Landmark coordinate records
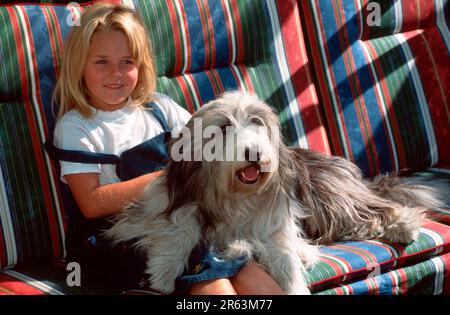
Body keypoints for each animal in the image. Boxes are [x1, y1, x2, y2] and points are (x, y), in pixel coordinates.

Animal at [106, 91, 446, 296]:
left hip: (331, 196)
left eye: (257, 122)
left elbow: (285, 260)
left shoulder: (274, 226)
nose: (254, 153)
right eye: (224, 127)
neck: (234, 195)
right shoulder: (159, 203)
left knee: (377, 207)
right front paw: (163, 271)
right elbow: (179, 223)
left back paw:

* _WHAT YOU WILL DO_: Leave out the images and copy all remaining data word for word.

* _EXPECTED ANSWER_:
Body keypoints for each animal in the image. Boxes are [x1, y1, x2, y2] and points are (x, y), in pixel coordinates.

Animal at [106, 91, 446, 296]:
left hip: (331, 196)
left eye: (257, 122)
left elbow: (285, 260)
left shoulder: (274, 226)
nose: (254, 153)
right eye: (224, 127)
neck: (234, 195)
right shoulder: (159, 203)
left knee: (377, 207)
right front paw: (163, 271)
right elbow: (179, 223)
left back paw:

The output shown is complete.